● What to work on
Select every line in the items below that contains the word "reference" and copy each one out. Case counts.

▽

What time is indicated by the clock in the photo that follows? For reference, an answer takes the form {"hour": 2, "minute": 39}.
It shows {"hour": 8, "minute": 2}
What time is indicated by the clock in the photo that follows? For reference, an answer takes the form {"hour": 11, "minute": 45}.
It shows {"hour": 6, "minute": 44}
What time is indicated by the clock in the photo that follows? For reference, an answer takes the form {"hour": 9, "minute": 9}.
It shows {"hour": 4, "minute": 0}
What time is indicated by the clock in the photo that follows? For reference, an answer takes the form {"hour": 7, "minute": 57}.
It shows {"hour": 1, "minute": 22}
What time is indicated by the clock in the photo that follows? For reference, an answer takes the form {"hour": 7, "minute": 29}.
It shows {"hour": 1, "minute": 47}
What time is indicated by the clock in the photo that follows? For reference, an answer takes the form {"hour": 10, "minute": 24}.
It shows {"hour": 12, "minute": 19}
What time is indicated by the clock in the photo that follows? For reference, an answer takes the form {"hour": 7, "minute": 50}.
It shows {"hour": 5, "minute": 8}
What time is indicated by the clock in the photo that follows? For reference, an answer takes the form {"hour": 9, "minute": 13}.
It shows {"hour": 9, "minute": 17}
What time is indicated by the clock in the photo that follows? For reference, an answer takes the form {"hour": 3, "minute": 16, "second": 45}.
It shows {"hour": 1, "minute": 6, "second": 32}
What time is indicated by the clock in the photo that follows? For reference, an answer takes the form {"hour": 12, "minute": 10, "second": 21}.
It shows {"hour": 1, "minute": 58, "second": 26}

△

● Exercise answer
What time is indicated by the clock in the photo that follows? For reference, an answer takes the form {"hour": 2, "minute": 39}.
What time is indicated by the clock in the photo that follows? For reference, an answer takes the form {"hour": 11, "minute": 45}.
What time is indicated by the clock in the photo that follows? For reference, an answer takes the form {"hour": 9, "minute": 9}.
What time is indicated by the clock in the photo that follows? For reference, an answer takes the form {"hour": 7, "minute": 57}.
What time is indicated by the clock in the photo that follows? For reference, an answer takes the form {"hour": 7, "minute": 29}.
What time is indicated by the clock in the photo that follows? For reference, an answer takes the form {"hour": 10, "minute": 24}.
What time is indicated by the clock in the photo that follows? For reference, an answer takes the form {"hour": 7, "minute": 50}.
What time is indicated by the clock in the photo that follows? For reference, an answer takes the form {"hour": 9, "minute": 13}.
What time is indicated by the clock in the photo that follows? For reference, an answer takes the form {"hour": 3, "minute": 16, "second": 45}.
What time is indicated by the clock in the photo that follows? For reference, an answer takes the form {"hour": 12, "minute": 10, "second": 21}.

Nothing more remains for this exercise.